◆ **DIRECTIONS FOR THIS TASK**
Below are the records. Retype exactly the lines between the lines holding "20: (79, 99)" and "71: (83, 89)", inclusive.
____ TASK INPUTS
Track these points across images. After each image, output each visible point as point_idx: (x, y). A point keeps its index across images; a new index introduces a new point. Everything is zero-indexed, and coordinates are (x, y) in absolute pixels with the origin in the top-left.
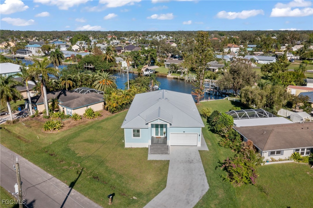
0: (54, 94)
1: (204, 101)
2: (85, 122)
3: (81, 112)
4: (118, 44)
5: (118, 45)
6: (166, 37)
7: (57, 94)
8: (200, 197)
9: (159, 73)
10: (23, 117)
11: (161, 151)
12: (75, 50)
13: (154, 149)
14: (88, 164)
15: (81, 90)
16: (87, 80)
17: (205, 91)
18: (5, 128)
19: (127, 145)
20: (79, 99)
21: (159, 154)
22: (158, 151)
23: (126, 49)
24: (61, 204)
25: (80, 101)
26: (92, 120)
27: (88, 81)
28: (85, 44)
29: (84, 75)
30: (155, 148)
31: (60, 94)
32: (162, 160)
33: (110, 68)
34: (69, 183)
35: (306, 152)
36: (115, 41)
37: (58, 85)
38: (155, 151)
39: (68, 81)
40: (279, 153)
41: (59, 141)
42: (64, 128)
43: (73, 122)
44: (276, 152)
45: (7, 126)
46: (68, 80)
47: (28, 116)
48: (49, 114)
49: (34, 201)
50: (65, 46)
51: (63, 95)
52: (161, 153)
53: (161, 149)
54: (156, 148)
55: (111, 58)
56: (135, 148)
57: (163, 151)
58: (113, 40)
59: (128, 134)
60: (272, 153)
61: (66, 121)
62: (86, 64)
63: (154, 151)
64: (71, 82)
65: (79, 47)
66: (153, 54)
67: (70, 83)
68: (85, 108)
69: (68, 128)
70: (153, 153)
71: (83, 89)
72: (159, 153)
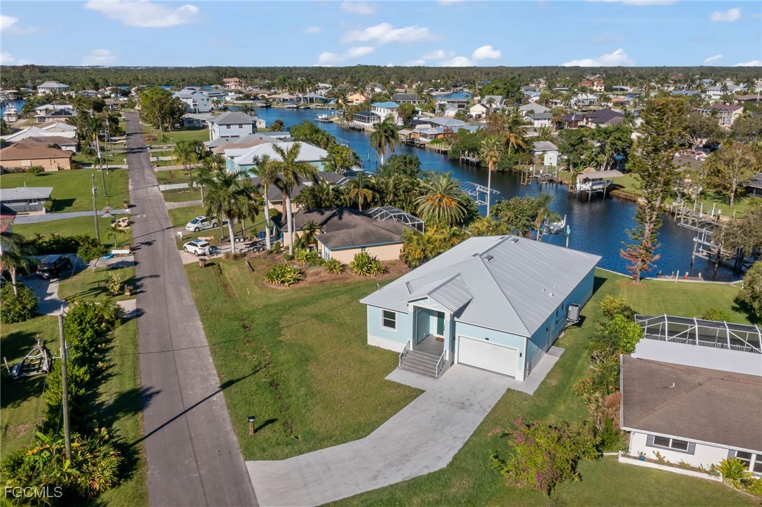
0: (323, 214)
1: (666, 280)
2: (347, 278)
3: (347, 257)
4: (591, 103)
5: (592, 107)
6: (745, 87)
7: (328, 213)
8: (409, 477)
9: (622, 189)
10: (255, 250)
11: (425, 369)
12: (474, 116)
13: (413, 361)
14: (283, 358)
15: (381, 211)
16: (408, 192)
17: (697, 254)
18: (219, 266)
19: (372, 340)
20: (352, 231)
21: (418, 373)
22: (418, 367)
23: (590, 120)
24: (186, 409)
25: (352, 236)
26: (362, 277)
27: (410, 193)
28: (501, 104)
29: (404, 180)
30: (417, 358)
31: (333, 215)
32: (412, 386)
33: (514, 167)
34: (226, 380)
35: (756, 464)
36: (584, 96)
37: (342, 197)
38: (414, 365)
39: (365, 189)
40: (680, 445)
41: (276, 305)
42: (302, 284)
43: (324, 274)
44: (673, 443)
45: (224, 262)
46: (363, 188)
47: (263, 250)
48: (293, 253)
49: (158, 393)
50: (456, 105)
51: (336, 218)
52: (422, 372)
53: (426, 365)
54: (420, 359)
55: (521, 142)
56: (386, 350)
57: (428, 369)
58: (580, 95)
59: (374, 318)
60: (661, 442)
61: (312, 271)
62: (466, 153)
63: (410, 364)
64: (369, 193)
65: (484, 110)
66: (620, 139)
67: (367, 195)
68: (358, 251)
69: (307, 285)
70: (407, 367)
71: (385, 211)
72: (419, 371)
________
◆ **TASK ANSWER**
20: (79, 99)
21: (159, 154)
22: (158, 151)
23: (126, 49)
24: (61, 204)
25: (80, 101)
26: (92, 120)
27: (88, 81)
28: (85, 44)
29: (84, 75)
30: (155, 148)
31: (60, 94)
32: (162, 160)
33: (110, 68)
34: (69, 183)
35: (306, 152)
36: (115, 41)
37: (58, 85)
38: (155, 151)
39: (68, 81)
40: (279, 153)
41: (59, 141)
42: (64, 128)
43: (73, 122)
44: (276, 152)
45: (7, 126)
46: (68, 80)
47: (28, 116)
48: (49, 114)
49: (34, 201)
50: (65, 46)
51: (63, 95)
52: (161, 153)
53: (161, 149)
54: (156, 148)
55: (111, 58)
56: (135, 148)
57: (163, 151)
58: (113, 40)
59: (128, 134)
60: (272, 153)
61: (66, 121)
62: (86, 64)
63: (154, 151)
64: (71, 82)
65: (79, 47)
66: (153, 54)
67: (70, 83)
68: (85, 108)
69: (68, 128)
70: (153, 153)
71: (83, 89)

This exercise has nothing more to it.